Esta entrevista é Filosofia pura!! Muito interessante!!

Confiança entre médico e paciente está comprometida, afirma cirurgião

LUÍS EBLAK
EDITOR DA "FOLHA RIBEIRÃO"
"A confiança entre médico e paciente foi consumida pela presença cruel da relação convênio-paciente. [Com a vigência dos planos de saúde] o paciente passou a ter o seu 'médico do convênio', que deve ser deletado quando existe a troca do convênio."
A afirmação é do médico ribeirão-pretano Reginaldo Vianna, 63, que acaba de lançar o livro "Qual Quem Sou Eu?" (editora Funpec).
Para ele, a necessidade dos convênios é fundamental na sociedade brasileira, mas ela trouxe consequências inclusive na saúde pública.
"No SUS, isso leva perigosamente a uma relação de desconfiança mútua.
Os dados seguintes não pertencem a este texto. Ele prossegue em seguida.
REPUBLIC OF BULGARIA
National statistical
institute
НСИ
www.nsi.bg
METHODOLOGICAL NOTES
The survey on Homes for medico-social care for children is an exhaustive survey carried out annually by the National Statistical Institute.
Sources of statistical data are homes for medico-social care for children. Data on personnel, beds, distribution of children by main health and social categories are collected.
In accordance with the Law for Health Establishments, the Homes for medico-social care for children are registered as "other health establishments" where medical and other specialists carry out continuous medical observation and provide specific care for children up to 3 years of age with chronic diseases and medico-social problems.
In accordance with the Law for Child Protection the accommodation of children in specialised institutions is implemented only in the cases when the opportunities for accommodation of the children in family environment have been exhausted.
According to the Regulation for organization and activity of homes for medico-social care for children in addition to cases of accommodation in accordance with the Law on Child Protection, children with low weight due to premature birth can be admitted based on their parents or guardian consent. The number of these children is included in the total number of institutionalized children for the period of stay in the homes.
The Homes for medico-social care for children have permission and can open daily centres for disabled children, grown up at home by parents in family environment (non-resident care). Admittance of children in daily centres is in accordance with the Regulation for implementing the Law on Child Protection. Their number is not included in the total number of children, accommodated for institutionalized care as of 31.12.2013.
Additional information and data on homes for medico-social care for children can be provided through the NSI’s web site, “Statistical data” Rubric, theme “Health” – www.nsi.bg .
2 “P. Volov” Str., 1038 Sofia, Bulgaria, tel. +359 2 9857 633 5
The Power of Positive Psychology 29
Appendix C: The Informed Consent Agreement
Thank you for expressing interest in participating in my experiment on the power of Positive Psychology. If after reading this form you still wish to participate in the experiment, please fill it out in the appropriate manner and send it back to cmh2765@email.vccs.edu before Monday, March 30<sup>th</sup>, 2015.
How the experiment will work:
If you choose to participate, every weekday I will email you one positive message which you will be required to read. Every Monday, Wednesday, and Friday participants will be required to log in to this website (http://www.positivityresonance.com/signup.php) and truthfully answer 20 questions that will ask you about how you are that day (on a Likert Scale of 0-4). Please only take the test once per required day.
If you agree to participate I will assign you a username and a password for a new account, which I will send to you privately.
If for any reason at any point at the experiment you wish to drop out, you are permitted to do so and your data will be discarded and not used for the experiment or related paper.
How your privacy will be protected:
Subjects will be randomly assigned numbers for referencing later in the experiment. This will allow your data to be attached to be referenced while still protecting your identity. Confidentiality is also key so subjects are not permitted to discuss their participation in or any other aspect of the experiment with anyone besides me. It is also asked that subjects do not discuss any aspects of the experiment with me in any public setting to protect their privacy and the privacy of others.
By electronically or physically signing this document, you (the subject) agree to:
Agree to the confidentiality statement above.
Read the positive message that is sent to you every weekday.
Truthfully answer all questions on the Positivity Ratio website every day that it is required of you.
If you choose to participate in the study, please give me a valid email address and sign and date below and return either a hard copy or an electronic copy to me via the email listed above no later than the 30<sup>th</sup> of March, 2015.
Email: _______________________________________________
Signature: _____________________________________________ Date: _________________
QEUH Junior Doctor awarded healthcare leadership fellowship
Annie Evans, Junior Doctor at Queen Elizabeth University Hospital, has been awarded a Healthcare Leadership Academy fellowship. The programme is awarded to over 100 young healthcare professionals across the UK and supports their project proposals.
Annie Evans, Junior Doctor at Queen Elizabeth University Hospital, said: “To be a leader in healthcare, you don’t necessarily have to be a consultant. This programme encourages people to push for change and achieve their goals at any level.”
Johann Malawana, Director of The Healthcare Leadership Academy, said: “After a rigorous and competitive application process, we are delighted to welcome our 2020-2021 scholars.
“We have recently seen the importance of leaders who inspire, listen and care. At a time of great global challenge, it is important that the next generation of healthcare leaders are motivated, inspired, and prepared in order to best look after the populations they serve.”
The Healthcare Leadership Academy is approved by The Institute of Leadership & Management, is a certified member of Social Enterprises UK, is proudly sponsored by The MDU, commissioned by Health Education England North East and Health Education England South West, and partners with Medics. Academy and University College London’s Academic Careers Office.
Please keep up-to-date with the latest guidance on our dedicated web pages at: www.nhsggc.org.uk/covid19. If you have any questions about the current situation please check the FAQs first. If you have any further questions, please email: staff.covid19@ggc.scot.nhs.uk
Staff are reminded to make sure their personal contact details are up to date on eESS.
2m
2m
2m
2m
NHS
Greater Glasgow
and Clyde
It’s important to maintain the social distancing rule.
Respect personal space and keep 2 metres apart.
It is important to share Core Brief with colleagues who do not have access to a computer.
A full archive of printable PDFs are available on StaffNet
O paciente é induzido a duvidar da capacidade do médico, que ele não conhece, mas que deve atendê-lo porque é aquele que está de plantão."
Ex-professor de cirurgia pediátrica e formado pela tradicional FMRP (Faculdade de Medicina de Ribeirão Preto), da USP, Vianna decidiu estudar filosofia aos 57 anos.
O livro agora lançado não trata da medicina, mas na conversa com a Folha sua profissão foi um dos temas discutidos. O principal foco em sua obra, porém, é a relação que o ser humano tem com os outros.
Edson Silva/Folhapress
Reginaldo Vianna, cirurgião plástico ribeirão-pretano, mostra livro lançado
Reginaldo Vianna, cirurgião plástico ribeirão-pretano, mostra livro lançado
Leia a seguir a íntegra da entrevista concedida por e-mail.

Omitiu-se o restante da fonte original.